- **Given passage**
········

Hot air from Rudd
December 17, 2008Nobody puts it better than a past lecturer of mine from University of Melbourne. Professor Robyn Eckersley was an inspiration during my time undertaking a Masters of Environment in 2004/05.
Below, in full, is her response to Australian Prime Minister Kevin Rudd’s announcement of a 5% reduction in emissions by 2020, that appeared in yesterday’s The Age newspaper here in Melbourne.
Like so many others, I feel this policy response is nothing short of disgraceful. After just one year in office, to pander to the wants and needs of the elite few, those powerful primary industry leaders with vested interests in ‘business as usual’, at the opportunity cost of society, perhaps of all humanity was a callous act. To my mind, he has lost the limited integrity and respect he had built up these last 18 months or so, with one woefully weak response. Robyn is right in arguing that the issue needs real leadership. I fear we need new leadership already. This is not the man on who’s promises so many Australians’ hopes and dreams were placed last November. We voted for something better. Sadly, we got the same. Kevin, your social and political capital have just been reduced dramatically. It is a shame the same won’t be said of our emissions.
Please read on.
Real leaders would set real targets. Robyn Eckersley, December 16, 2008. The Age Newspaper.
Climate change was one of a handful of policies on which the Labor Party distinguished itself from the Coalition during the 2007 election campaign. Following Kevin Rudd’s ratification of the Kyoto Protocol immediately after his election, the international community hoped that Australia would shift from a climate laggard to a climate leader.
Twelve months later, the long-awaited white paper on a carbon pollution reduction scheme, the centre-piece of the Rudd Government’s response to climate change, suggests this hope has been misplaced.

········

- **Direction A**
Reproduce word for word the part of the post on Rudd's emissions target that opens with the words containing "Real leaders would" and closes with "has been misplaced.".
The rows below have no connection to the post above.

········

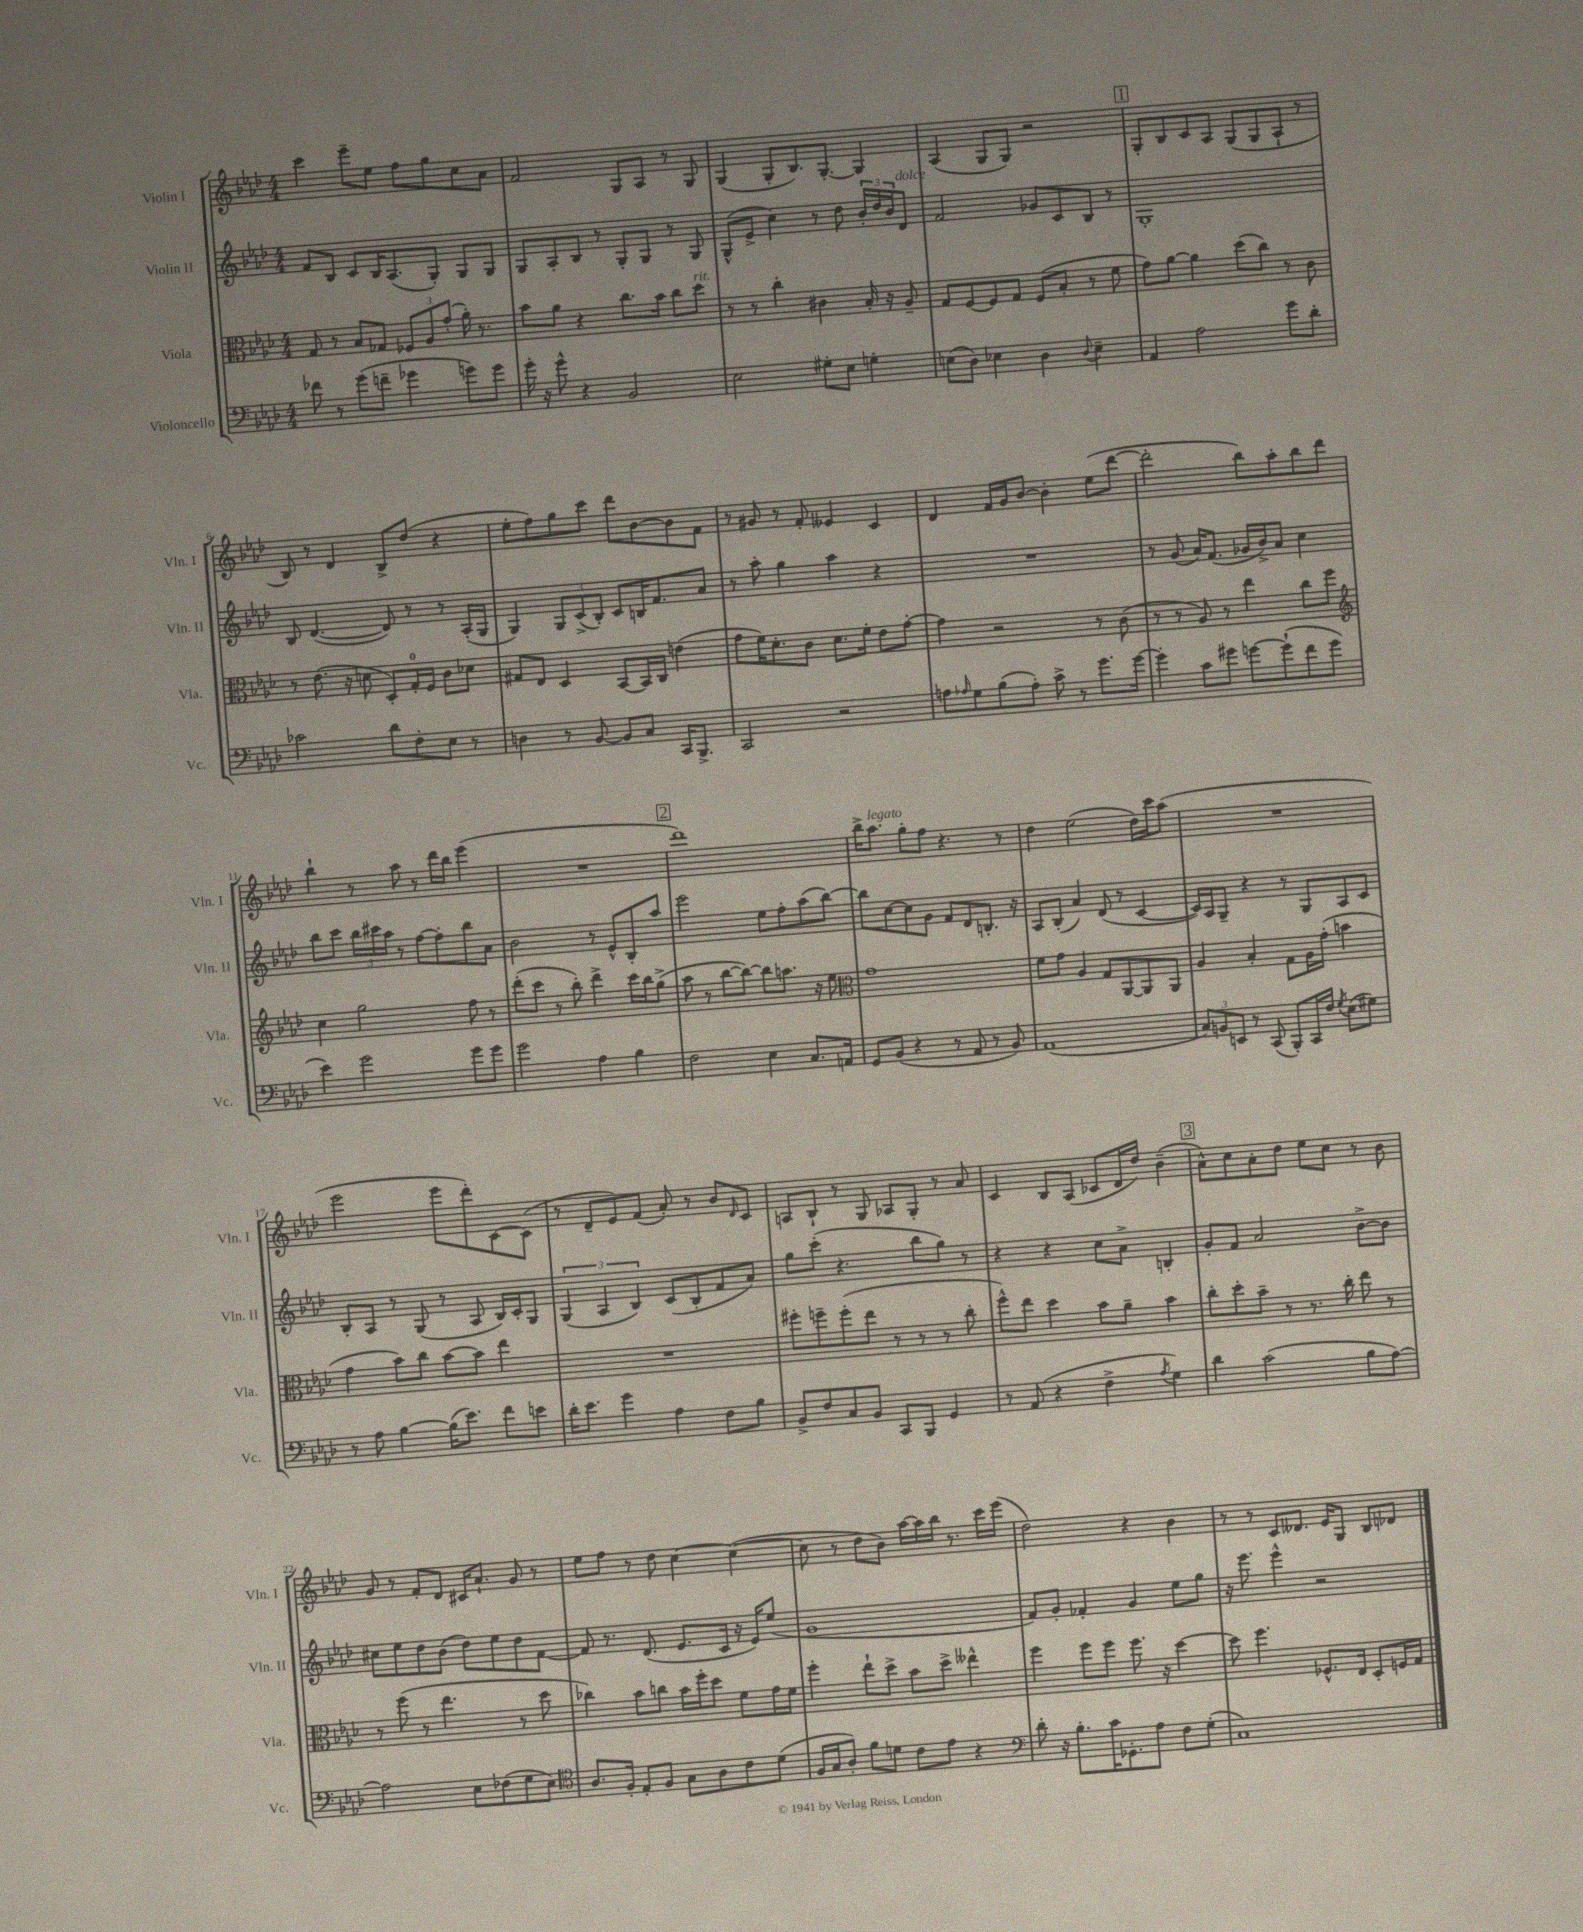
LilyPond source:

<<
\new StaffGroup <<
\new Staff = "s0" \with { instrumentName = "Violin I" shortInstrumentName = "Vln. I" } {
    \clef treble \key aes \major \numericTimeSignature \time 4/4
    c'''4 ees'''8-- ees''8 f''8 g''8 c''8 aes'8 |
    f'2 g8 aes8 r8 g8 |
    g4( g8-. bes8.) g8.~-. g4 |
    aes4( g8 g8) r2 |
    \mark \markup { \box "1" } g8-. bes8 c'8 aes8 g8( g8 aes8-! r8 |
    bes8) r8 des'4 bes8-> des''8( r4 |
    ees''8-. f''8) g''8 c'''8 des'''8 bes'8~ bes'8 f'8 |
    r8 gis'8 r8 f'8-. eeses'4 c'4 |
    des'4 f'16 g'16 bes'8~ bes'4-. ees''8( des'''8~ |
    des'''2-. bes''8) aes''8-. bes''8 des'''8 |
    bes''4-! r8 aes''8 r8 des'''16 bes''16 ees'''4( |
    R1 |
    \mark \markup { \box "2" } des'''1) |
    bes''16-> aes''8.^\markup { \italic "legato" } g''8-. f''8 r4. r8 |
    des''4 ees''2( des''16) c'''16 aes''8( |
    R1 |
    ees'''2 ees'''8 des'''8-.) c'8~ c'8( |
    r8 des'8-- ees'8) f'8( aes'8-.) r8 bes'8 \grace { des'16 } c'8 |
    a8 bes8-! r8 g8 aes8 g8-. r8 aes'8 |
    c'4 bes8 aes8( ces'8 des'16 des''16) bes'4--( |
    \mark \markup { \box "3" } aes'8-^) c''8 aes'8-. des''8 ees''8 c''8 r8 bes'8 |
    g'8 r8 f'8-. des'8 cis'16 aes'8.-! g'8 r8 |
    ees''8 f''8 r8 des''8 c''4~ c''4~( |
    c''8 r8 des''8 bes'8) aes''16~ aes''16 bes''16 r8. c'''16 ees'''16( |
    des''2) r4 bes'4 |
    r8 r8 c'8 deses'8. ees'16 g8 bes8 des'8 \bar "|." |
}
\new Staff = "s1" \with { instrumentName = "Violin II" shortInstrumentName = "Vln. II" } {
    \clef treble \key aes \major \numericTimeSignature \time 4/4
    f'8 bes8 c'8 bes16 aes8.( g8-.) g8 g8 |
    g8 aes8-. bes8 r8 g8-. g8 r8 g8 |
    g8-^( ees'8-> c''4) r8 des''8 \tuplet 3/2 { bes'16-. des''16 bes'16 } des'8^\markup { \italic "dolce" } |
    f'2 ges'8 c'8 bes8 r8 |
    \mark \markup { \box "1" } g1-. |
    bes8 des'4.~( des'8) r8 r8 aes16-.( g16 |
    g4) \tuplet 3/2 { g8 c'8->( bes8-.) } c'8 b16 f'8. aes'8 |
    r8 aes''8-. g''4 aes''4 r4 |
    R1 |
    r8 g'8( aes'16) f'8.( ges'16 bes'16->) aes'8 c''4 |
    bes''8 c'''8 \tuplet 3/2 { bes''16 cis'''16 aes''16 } r8 f''8~ f''8-. bes''8 aes'8 |
    bes'2 r8 ees'8-^ bes8-. aes''8 |
    \mark \markup { \box "2" } ees'''2 ees''8 f''8-. aes''8( bes''8~) |
    bes''8 c''8~ c''8 g'8 f'8 des'8 b8.-. r16 |
    aes8 bes8-.( aes'4) des'8( r8 c'4~ |
    c'16) aes16 g8-- r4 r8 g8 aes8 c'8 |
    bes8-. aes8 r8 g8( r8 aes8 bes16) c'16-. g8 |
    \tuplet 3/2 { g4( aes4 bes4) } c'8( bes8-. f'8 aes'8) |
    g''8 c'''8-.( r4. bes''8 g''8) r8 |
    r4 r4 c''8 aes'8-> b4-. |
    \mark \markup { \box "3" } g'8-. f'8 aes'2 bes'8~-> bes'8 |
    cis''8 ees''8 des''8 bes'8( des''8) ees''8 des''8 f'8~ |
    f'8 r8. des'8.( ees'8. c'16 r16 ees'16) ees''8( |
    g'1 |
    f'8) g'8-. fes'4-. g'4 ees''8 g''8 |
    r16 ees'''8. ees'''4-^ r2 \bar "|." |
}
\new Staff = "s2" \with { instrumentName = "Viola" shortInstrumentName = "Vla." } {
    \clef alto \key aes \major \numericTimeSignature \time 4/4
    g8 r8 bes8 ges8 \tuplet 3/2 { fes8 aes8 g'8-.( } aes'16-.) r8. |
    bes'8 aes'8 r4 c''8. bes'16 c''8 des''8^\markup { \italic "rit." } |
    r8 r8 c''4-. cis'4 bes16-. r16 aes8-- |
    g8 f8~ f8 g8 f8( bes8-. r8 f'8 |
    \mark \markup { \box "1" } g'8) aes'8~ aes'4 des''8( c''8) r8 c'8 |
    r8 ees'8.( r16 d'8 des8-.) g16-0-. f16 c'8 des'8 |
    gis8 ees8 des4 bes,8~ bes,16 c16 e'4( |
    g'8 f'16) des'8.-. c'8 des'8. f'16-. ees'8 g'8~-. |
    g'4 r2 r8 c'8( |
    r8 r8 aes8) r8 ees''4 c''8 f''8 |
    \clef treble c''4 g''2 f''8 r8 |
    des'''8-.( c'''8 r8 bes''8-.) des'''4-> c'''16 bes''16 g''8->( |
    \mark \markup { \box "2" } aes''8 r8 bes''8~ bes''8~) bes''8 a''8. r16 ees''8 |
    \clef alto g'1 |
    f'8 g'8 aes4 g8 aes,8~ aes,8 aes,8 |
    aes4 bes4-. g8 aes16 g'16-.( b'4 |
    g'4 bes'8) c''8 bes'8~ bes'8 ees''4 |
    R1 |
    fis''8-. f''8-- f''8-.( ees''8 r8 r8 r8 c''8-. |
    f''8-^) ees''8 des''4 bes'8 aes'8-- bes'4 |
    \mark \markup { \box "3" } c''8-. des''8-. bes'8-- r8 r8. c''16-. ees''8 r8 |
    r8 f''8( r8 ees''4. r8 des''8 |
    ces''4) bes'8 c''8 bes'16 f''16-. des''8 f'8 g'16 f'16 |
    f''4-. ees''8-! des''8-> bes'8 des''8-> eeses''4-^ |
    f''4 f''8 f''8 f''8. r16 des''4~ |
    des''8 f''4. fes8.-^ ees16 des8-. f16 g16 \bar "|." |
}
\new Staff = "s3" \with { instrumentName = "Violoncello" shortInstrumentName = "Vc." } {
    \clef bass \key aes \major \numericTimeSignature \time 4/4
    fes'8 r8 g'8( f'8-- ges'4 g'8) g'8 |
    g'16-. r16 g'8-^ r4 bes,2 |
    ees2 gis8-. ees8 g4-. |
    e8( des8) ees4 des4 \appoggiatura { des8 } ees4-- |
    \mark \markup { \box "1" } aes,4 aes2 g'8 des'8-. |
    ces'2 des'8 f8-. ees8 r8 |
    d4 r8 bes,8~ bes,8 c8 c,16 bes,,8.-> |
    c,2 r2 |
    a8 \grace { aes16 } g8 bes8( aes8-.) c'8-> r8 g'8. g'16~ |
    g'4-. c'8 gis'8 g'8~ g'8-!( f'8 g'8 |
    ees'4) g'2 g'8 g'8 |
    g'2 aes4 bes4 |
    \mark \markup { \box "2" } f2 ees4 c8. a,16 |
    g,8 bes,8( r4 r8 aes,8 r8 bes,8) |
    aes,1( |
    \tuplet 3/2 { c8) b,8 e,8 } r8 c,8( bes,,8-.) c,16 f16 \acciaccatura { g8 } ees8( gis8) |
    r8 aes8 bes4~ bes16( ees'8.) f'8 e'8 |
    des'16-. ees'8. g'4 aes4 f8 bes8 |
    bes,8-> f8 c8 bes,8 c,8 bes,,8 g,4 |
    r8 aes,8( r4 f4-> \acciaccatura { aes8 } g4) |
    \mark \markup { \box "3" } des'4 c'2( bes8 aes8~) |
    aes2 ees8 fes8( g8 ees8) |
    \clef tenor aes8. f16-. ees8-. f8 g8 aes8 c'8 des'8( |
    f16 g16 aes8-.) f'8 d'8 c'8 ees'8 r4 |
    \clef bass des'8-. r16 bes8.-. c'16 ges,8.-. aes8 f8 g8-.( |
    c1) \bar "|." |
}
>>
>>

········

- **Direction B**
How many lines of the rows above contain the string "Violin", counting only matches with the same case? Reply with the number alone.

- **Correct answer A**
Real leaders would set real targets. Robyn Eckersley, December 16, 2008. The Age Newspaper.
Climate change was one of a handful of policies on which the Labor Party distinguished itself from the Coalition during the 2007 election campaign. Following Kevin Rudd’s ratification of the Kyoto Protocol immediately after his election, the international community hoped that Australia would shift from a climate laggard to a climate leader.
Twelve months later, the long-awaited white paper on a carbon pollution reduction scheme, the centre-piece of the Rudd Government’s response to climate change, suggests this hope has been misplaced.

- **Correct answer B**
2